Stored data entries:
━━━━

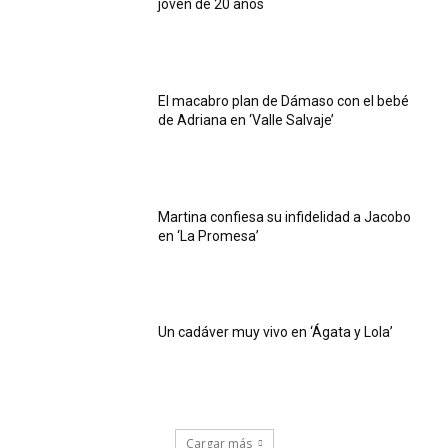
joven de 20 años
El macabro plan de Dámaso con el bebé
de Adriana en ‘Valle Salvaje’
Martina confiesa su infidelidad a Jacobo
en ‘La Promesa’
Un cadáver muy vivo en ‘Ágata y Lola’
Cargar más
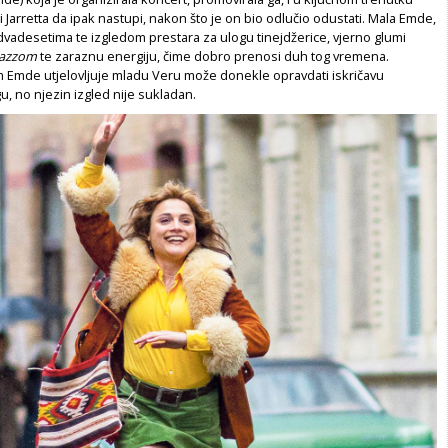
i Jarretta da ipak nastupi, nakon što je on bio odlučio odustati. Mala Emde,
dvadesetima te izgledom prestara za ulogu tinejdžerice, vjerno glumi
jazzom
te zaraznu energiju, čime dobro prenosi duh tog vremena.
m Emde utjelovljuje mladu Veru može donekle opravdati iskričavu
u, no njezin izgled nije sukladan.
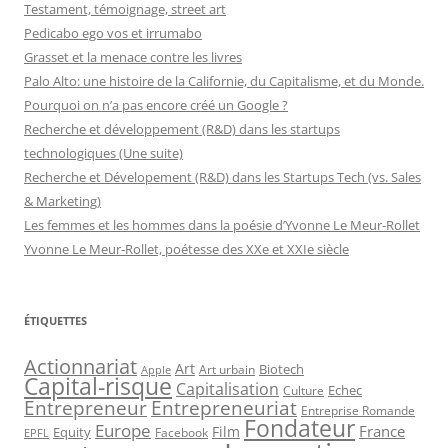
Testament, témoignage, street art
Pedicabo ego vos et irrumabo
Grasset et la menace contre les livres
Palo Alto: une histoire de la Californie, du Capitalisme, et du Monde.
Pourquoi on n’a pas encore créé un Google ?
Recherche et développement (R&D) dans les startups
technologiques (Une suite)
Recherche et Dévelopement (R&D) dans les Startups Tech (vs. Sales
& Marketing)
Les femmes et les hommes dans la poésie d’Yvonne Le Meur-Rollet
Yvonne Le Meur-Rollet, poétesse des XXe et XXIe siècle
ÉTIQUETTES
Actionnariat
Art
Art urbain
Biotech
Apple
Capital-risque
Capitalisation
Echec
Culture
Entrepreneur
Entrepreneuriat
Entreprise Romande
Fondateur
Europe
France
Film
Equity
Facebook
EPFL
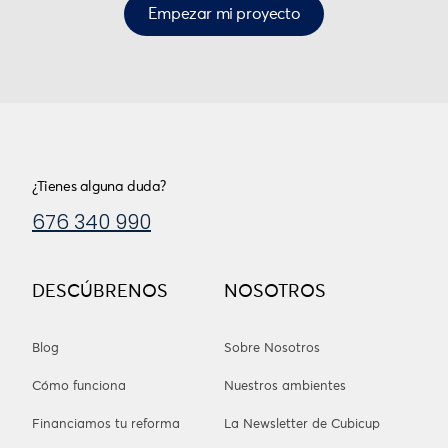
Empezar mi proyecto
¿Tienes alguna duda?
676 340 990
DESCÚBRENOS
NOSOTROS
Blog
Sobre Nosotros
Cómo funciona
Nuestros ambientes
Financiamos tu reforma
La Newsletter de Cubicup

━━━━

Exercise instructions
Repeat exactly the lines above, starting at the one that contains "Testament, témoignage, street art" and stopping at the last line of the entries, and leave out the pictures.

Task result
Testament, témoignage, street art
Pedicabo ego vos et irrumabo
Grasset et la menace contre les livres
Palo Alto: une histoire de la Californie, du Capitalisme, et du Monde.
Pourquoi on n’a pas encore créé un Google ?
Recherche et développement (R&D) dans les startups
technologiques (Une suite)
Recherche et Dévelopement (R&D) dans les Startups Tech (vs. Sales
& Marketing)
Les femmes et les hommes dans la poésie d’Yvonne Le Meur-Rollet
Yvonne Le Meur-Rollet, poétesse des XXe et XXIe siècle
ÉTIQUETTES
Actionnariat
Art
Art urbain
Biotech
Apple
Capital-risque
Capitalisation
Echec
Culture
Entrepreneur
Entrepreneuriat
Entreprise Romande
Fondateur
Europe
France
Film
Equity
Facebook
EPFL
Empezar mi proyecto
¿Tienes alguna duda?
676 340 990
DESCÚBRENOS
NOSOTROS
Blog
Sobre Nosotros
Cómo funciona
Nuestros ambientes
Financiamos tu reforma
La Newsletter de Cubicup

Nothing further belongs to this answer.